## [Task description]
Would you please repeat exactly the entries below, starting at the line with "тот существенный недостаток, что" and ending at the line with "in modalità autonoma.", and nothing outside that range? Leave out the pictures.

[Dataset excerpts]

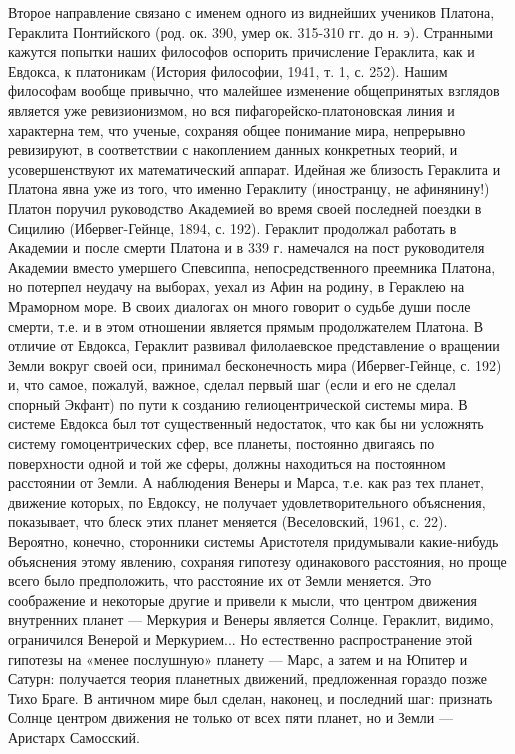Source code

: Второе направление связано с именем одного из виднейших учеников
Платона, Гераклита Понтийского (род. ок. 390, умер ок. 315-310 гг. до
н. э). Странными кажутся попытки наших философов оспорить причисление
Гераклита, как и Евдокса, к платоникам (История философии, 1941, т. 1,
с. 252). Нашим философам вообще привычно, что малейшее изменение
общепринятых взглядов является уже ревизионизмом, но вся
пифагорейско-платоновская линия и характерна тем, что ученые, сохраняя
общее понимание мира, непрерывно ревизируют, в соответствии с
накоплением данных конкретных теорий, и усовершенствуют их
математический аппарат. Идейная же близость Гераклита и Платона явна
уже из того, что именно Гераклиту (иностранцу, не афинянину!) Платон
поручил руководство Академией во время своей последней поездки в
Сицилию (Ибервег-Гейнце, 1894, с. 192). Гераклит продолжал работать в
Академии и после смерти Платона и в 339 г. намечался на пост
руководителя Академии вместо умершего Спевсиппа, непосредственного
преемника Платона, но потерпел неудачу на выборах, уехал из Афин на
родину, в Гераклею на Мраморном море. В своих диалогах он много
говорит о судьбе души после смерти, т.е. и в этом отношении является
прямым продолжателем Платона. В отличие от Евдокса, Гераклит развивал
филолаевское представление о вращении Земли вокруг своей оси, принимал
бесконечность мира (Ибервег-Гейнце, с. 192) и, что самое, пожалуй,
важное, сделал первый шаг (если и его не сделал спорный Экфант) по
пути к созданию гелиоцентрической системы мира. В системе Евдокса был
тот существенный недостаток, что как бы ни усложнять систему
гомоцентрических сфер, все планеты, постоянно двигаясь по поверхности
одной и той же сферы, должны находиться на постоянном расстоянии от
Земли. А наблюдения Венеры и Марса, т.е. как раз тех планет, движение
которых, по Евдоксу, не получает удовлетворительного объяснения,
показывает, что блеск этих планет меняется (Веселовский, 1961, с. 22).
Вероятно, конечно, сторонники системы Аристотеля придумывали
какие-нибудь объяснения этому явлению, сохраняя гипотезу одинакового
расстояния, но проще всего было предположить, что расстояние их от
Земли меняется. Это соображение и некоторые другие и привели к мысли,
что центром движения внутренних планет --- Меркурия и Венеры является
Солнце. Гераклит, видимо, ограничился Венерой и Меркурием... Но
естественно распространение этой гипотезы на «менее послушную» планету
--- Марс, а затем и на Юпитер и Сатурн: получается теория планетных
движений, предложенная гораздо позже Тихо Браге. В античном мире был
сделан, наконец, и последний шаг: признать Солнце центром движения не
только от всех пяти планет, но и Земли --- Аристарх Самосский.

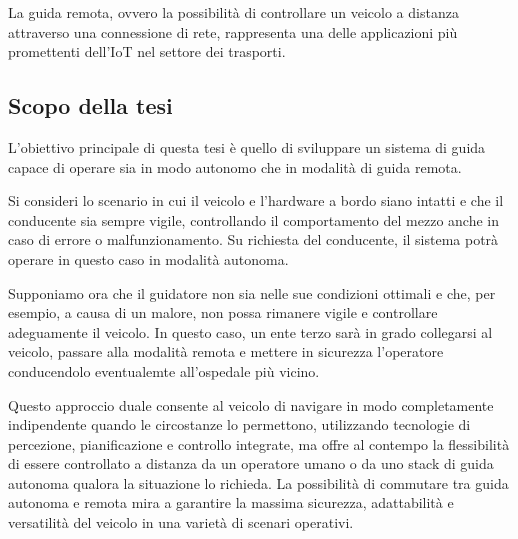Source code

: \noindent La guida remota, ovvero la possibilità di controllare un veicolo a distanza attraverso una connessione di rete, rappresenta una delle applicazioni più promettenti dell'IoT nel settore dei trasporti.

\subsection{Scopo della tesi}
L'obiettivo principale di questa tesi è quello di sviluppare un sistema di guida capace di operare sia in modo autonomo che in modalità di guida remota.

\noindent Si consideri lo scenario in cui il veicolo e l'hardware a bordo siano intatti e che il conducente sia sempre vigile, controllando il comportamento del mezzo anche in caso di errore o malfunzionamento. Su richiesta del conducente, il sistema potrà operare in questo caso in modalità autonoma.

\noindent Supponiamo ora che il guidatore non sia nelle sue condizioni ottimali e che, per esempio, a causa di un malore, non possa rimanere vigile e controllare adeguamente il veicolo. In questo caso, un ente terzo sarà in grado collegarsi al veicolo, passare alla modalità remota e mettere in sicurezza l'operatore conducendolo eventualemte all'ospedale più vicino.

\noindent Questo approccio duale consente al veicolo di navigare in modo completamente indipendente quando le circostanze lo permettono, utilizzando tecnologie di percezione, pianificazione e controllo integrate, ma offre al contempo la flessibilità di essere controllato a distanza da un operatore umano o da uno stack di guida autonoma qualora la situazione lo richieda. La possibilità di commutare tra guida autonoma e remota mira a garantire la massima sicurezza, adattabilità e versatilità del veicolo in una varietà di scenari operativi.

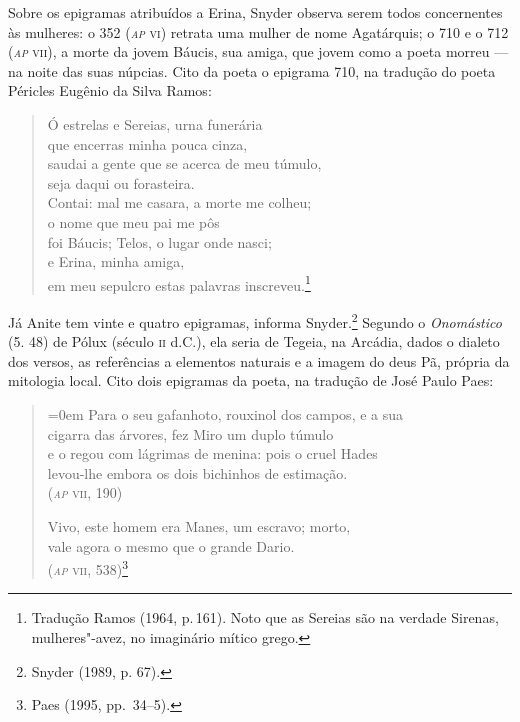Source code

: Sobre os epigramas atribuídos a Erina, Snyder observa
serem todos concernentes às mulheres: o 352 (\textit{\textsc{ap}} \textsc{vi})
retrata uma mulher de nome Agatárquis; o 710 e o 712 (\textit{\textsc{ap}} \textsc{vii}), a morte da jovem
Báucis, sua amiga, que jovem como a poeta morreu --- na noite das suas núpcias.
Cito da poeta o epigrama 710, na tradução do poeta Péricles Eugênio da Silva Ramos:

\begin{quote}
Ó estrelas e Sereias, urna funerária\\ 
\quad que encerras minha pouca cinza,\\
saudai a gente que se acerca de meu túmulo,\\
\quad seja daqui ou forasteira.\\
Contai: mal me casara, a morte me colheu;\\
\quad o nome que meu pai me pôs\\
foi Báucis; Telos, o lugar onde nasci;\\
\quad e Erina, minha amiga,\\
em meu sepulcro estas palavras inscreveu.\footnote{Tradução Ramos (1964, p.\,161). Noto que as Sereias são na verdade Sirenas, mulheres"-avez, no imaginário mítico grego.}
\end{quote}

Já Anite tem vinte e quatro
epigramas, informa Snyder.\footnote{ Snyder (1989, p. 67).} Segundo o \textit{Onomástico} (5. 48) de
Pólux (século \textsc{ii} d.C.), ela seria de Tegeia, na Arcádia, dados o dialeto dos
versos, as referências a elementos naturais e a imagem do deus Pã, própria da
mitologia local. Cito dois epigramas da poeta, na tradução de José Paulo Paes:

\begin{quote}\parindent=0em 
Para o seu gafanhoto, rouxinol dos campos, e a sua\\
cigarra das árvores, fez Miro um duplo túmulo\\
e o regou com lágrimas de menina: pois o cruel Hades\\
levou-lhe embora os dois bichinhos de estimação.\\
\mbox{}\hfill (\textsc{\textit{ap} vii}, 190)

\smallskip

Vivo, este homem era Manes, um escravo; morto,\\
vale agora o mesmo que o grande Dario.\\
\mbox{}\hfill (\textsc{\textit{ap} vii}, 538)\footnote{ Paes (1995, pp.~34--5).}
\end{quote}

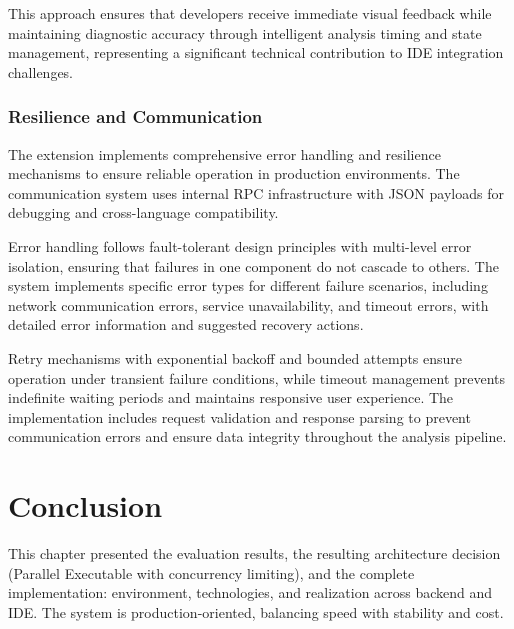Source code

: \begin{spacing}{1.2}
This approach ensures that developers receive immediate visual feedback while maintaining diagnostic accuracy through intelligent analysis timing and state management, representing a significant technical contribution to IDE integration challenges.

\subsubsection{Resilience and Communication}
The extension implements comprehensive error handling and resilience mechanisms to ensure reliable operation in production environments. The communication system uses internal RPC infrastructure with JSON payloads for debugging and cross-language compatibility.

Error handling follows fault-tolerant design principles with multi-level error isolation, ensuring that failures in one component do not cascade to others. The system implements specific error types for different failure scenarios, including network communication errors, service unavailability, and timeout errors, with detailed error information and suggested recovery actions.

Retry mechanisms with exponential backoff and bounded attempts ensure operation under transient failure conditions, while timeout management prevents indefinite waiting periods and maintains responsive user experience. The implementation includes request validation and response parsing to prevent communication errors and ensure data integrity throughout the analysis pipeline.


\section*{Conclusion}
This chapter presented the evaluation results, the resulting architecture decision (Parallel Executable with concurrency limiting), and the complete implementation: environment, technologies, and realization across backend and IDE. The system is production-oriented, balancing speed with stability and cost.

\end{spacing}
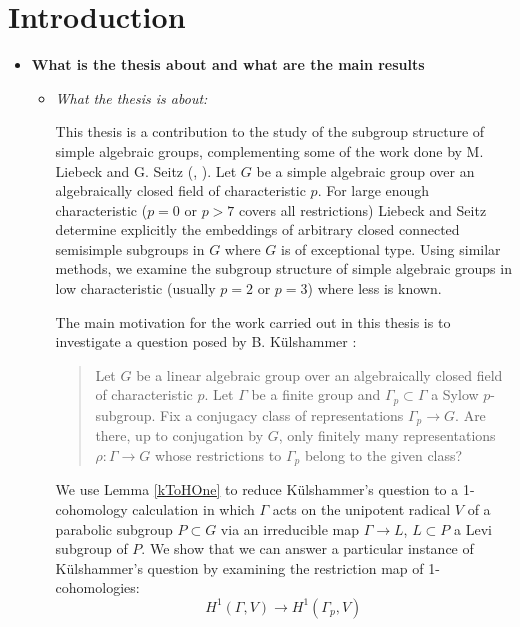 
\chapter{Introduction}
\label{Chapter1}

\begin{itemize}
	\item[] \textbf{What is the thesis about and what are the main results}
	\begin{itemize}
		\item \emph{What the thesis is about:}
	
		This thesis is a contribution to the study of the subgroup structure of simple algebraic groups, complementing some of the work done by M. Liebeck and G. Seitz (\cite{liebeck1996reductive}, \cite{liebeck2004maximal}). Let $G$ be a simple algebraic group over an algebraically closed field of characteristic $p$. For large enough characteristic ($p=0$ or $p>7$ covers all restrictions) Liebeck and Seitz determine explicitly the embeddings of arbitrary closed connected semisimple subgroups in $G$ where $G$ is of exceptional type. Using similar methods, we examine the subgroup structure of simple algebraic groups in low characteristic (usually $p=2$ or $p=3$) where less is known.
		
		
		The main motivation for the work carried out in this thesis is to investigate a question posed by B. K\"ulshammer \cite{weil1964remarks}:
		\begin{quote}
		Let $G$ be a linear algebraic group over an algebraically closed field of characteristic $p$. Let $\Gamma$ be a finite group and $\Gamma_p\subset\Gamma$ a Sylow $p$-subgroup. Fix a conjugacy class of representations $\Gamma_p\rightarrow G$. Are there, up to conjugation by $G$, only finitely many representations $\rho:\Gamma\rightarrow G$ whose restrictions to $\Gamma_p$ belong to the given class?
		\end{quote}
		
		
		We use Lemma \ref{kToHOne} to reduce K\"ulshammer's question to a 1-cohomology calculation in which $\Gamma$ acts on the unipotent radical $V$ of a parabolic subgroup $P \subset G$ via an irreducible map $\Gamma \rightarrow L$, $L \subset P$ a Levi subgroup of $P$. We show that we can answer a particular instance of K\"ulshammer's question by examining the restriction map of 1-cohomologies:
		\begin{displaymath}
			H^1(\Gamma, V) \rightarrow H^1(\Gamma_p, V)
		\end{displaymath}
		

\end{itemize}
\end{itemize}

## [Response]
тот существенный недостаток, что как бы ни усложнять систему
гомоцентрических сфер, все планеты, постоянно двигаясь по поверхности
одной и той же сферы, должны находиться на постоянном расстоянии от
Земли. А наблюдения Венеры и Марса, т.е. как раз тех планет, движение
которых, по Евдоксу, не получает удовлетворительного объяснения,
показывает, что блеск этих планет меняется (Веселовский, 1961, с. 22).
Вероятно, конечно, сторонники системы Аристотеля придумывали
какие-нибудь объяснения этому явлению, сохраняя гипотезу одинакового
расстояния, но проще всего было предположить, что расстояние их от
Земли меняется. Это соображение и некоторые другие и привели к мысли,
что центром движения внутренних планет --- Меркурия и Венеры является
Солнце. Гераклит, видимо, ограничился Венерой и Меркурием... Но
естественно распространение этой гипотезы на «менее послушную» планету
--- Марс, а затем и на Юпитер и Сатурн: получается теория планетных
движений, предложенная гораздо позже Тихо Браге. В античном мире был
сделан, наконец, и последний шаг: признать Солнце центром движения не
только от всех пяти планет, но и Земли --- Аристарх Самосский.

Source code

: \noindent La guida remota, ovvero la possibilità di controllare un veicolo a distanza attraverso una connessione di rete, rappresenta una delle applicazioni più promettenti dell'IoT nel settore dei trasporti.

\subsection{Scopo della tesi}
L'obiettivo principale di questa tesi è quello di sviluppare un sistema di guida capace di operare sia in modo autonomo che in modalità di guida remota.

\noindent Si consideri lo scenario in cui il veicolo e l'hardware a bordo siano intatti e che il conducente sia sempre vigile, controllando il comportamento del mezzo anche in caso di errore o malfunzionamento. Su richiesta del conducente, il sistema potrà operare in questo caso in modalità autonoma.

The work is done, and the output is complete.